Forceps vaginal delivery is done due to the below conditions:
- When the mother is pushing but the labor has stalled or if the baby is stuck in the birth canal
- If immediate delivery is required due to fetal distress (change in the baby’s heartbeat suggesting that the baby’s health is at risk)
- If the mother is exhausted due to pushing and may not be able to push further
- If the baby is at an unfavorable position during the pushing stage (the forceps may be used to rotate the baby's head)
If the mother suffers from certain health conditions, forceps delivery may be recommended. Health conditions, such as:
- Cardiac diseases like class III or IV heart failure (heart could not pump sufficient blood)
- Hormonal imbalance
- Spinal cord injury
- Severe anemia
What is a forceps delivery?
Forceps delivery is a type of assisted delivery in which tong-shaped instruments are used to ease the baby out of the birth canal. These instruments are used to cradle the baby’s head in the vagina and turn the baby into a better position if needed so that they can be guided out. However, the use of forceps has decreased in recent years. Below are a few common benefits and risks of forceps delivery:
- Delivery may be achieved faster
- The rate of successful vaginal delivery is higher compared to vacuum extraction
- The incidence of fetal scalp injuries is lower
- They can be used to rotate the fetal head into the right position and facilitate normal delivery
- They do not detach from the fetal head during traction if correctly applied
Forceps delivery has its risks for both the mother and the baby. The mother’s risks include:
- Vaginal tears during the delivery
- Bladder injuries
- Urethra injuries
Post the delivery the mother may experience:
- Fecal and/or urinary incontinence
- Perineum (the area between anus and vagina) pain
- Difficulty while urinating
- A weakening of the muscles supporting the pelvic organs
The baby’s risks include:
- Bruising on the baby’s face due to the usage of forceps
- Nerve damage to the face caused by the pressure of the forceps
- Facial injuries
- Skull fracture
- Internal bleeding within the skull
- Temporary eye trauma for the baby due to the pressure of the forceps
- Seizures or shaking of the body
How is forceps delivery performed?
Forceps delivery is done during the second stage of normal vaginal delivery. During this procedure, the patient may be on anesthesia to numb the pain.

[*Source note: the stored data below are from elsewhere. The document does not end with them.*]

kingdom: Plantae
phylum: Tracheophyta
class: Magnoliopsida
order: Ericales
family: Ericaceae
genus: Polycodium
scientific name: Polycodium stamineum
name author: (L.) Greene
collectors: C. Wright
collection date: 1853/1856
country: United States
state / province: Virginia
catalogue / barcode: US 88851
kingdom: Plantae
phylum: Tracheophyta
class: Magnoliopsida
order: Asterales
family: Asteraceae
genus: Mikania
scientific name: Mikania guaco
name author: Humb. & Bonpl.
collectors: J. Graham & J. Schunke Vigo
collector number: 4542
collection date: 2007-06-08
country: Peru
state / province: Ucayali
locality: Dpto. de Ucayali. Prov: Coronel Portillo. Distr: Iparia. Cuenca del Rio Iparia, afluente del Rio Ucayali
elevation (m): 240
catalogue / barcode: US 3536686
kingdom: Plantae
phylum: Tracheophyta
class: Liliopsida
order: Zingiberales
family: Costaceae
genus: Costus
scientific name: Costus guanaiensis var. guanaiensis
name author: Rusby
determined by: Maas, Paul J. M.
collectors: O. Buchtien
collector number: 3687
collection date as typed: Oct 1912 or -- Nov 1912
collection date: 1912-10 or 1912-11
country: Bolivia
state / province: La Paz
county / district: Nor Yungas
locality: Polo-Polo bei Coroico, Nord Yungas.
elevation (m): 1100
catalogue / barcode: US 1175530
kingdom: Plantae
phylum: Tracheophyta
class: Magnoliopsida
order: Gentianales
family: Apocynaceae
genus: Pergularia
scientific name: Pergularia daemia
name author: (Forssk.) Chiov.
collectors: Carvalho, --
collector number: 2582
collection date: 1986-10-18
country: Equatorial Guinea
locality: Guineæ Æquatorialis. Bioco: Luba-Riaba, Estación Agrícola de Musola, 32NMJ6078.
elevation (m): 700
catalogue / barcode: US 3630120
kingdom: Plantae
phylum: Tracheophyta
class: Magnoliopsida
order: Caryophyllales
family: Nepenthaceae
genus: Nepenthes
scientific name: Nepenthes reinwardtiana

The doctor gently inserts two or more fingers inside the vagina and beside the baby's head.
- The doctor then gently slides one part of the tong between the fingers and the baby's head, followed by the positioning of the other half of the tong on the other side of the baby's head.
- Both parts of the tong are then locked together to safely secure the baby’s head in between them.
- If the baby is facing upwards, in between the mother’s contractions, the doctor uses the forceps to gently shift the position of the baby’s head.
- As the labor progresses, the doctor may remove the forceps before the widest part of the baby’s head goes through the birth canal or they may retain the hold of the forceps.
- When the mother experiences the next contraction, the doctor gently guides the baby through the birth canal using the forceps.
If after using the forceps, the doctor is not able to move the baby after three pulls or the baby is not delivered within 20 minutes, the doctor will most likely suggest an emergency cesarean delivery. Alternatively, the doctor may also opt for vacuum extraction.
What should a patient do after a forceps delivery procedure?
While using the forceps to assist in the delivery of the baby, if the doctor had made a cut on the side of the vagina during the delivery (episiotomy), or you had a vaginal tear, there are a few things you can do to accelerate your healing:
- Apply ice packs in the area of the wound right after birth; even when at home, continue using ice packs in the area.
- Use sitz baths a few times a day, which may provide relief from the pain.
- During urination, keep pouring warm water over the area; this may take away the sting of the urine.
- Do not put pressure in that area while passing a stool.
- After urinating or after a bowel movement spray some warm water in the area and pat dry using very soft towels or baby wipes.
- Do not use toilet paper or rub the area hard.
- While sitting down, use a doughnut cushion or a pillow.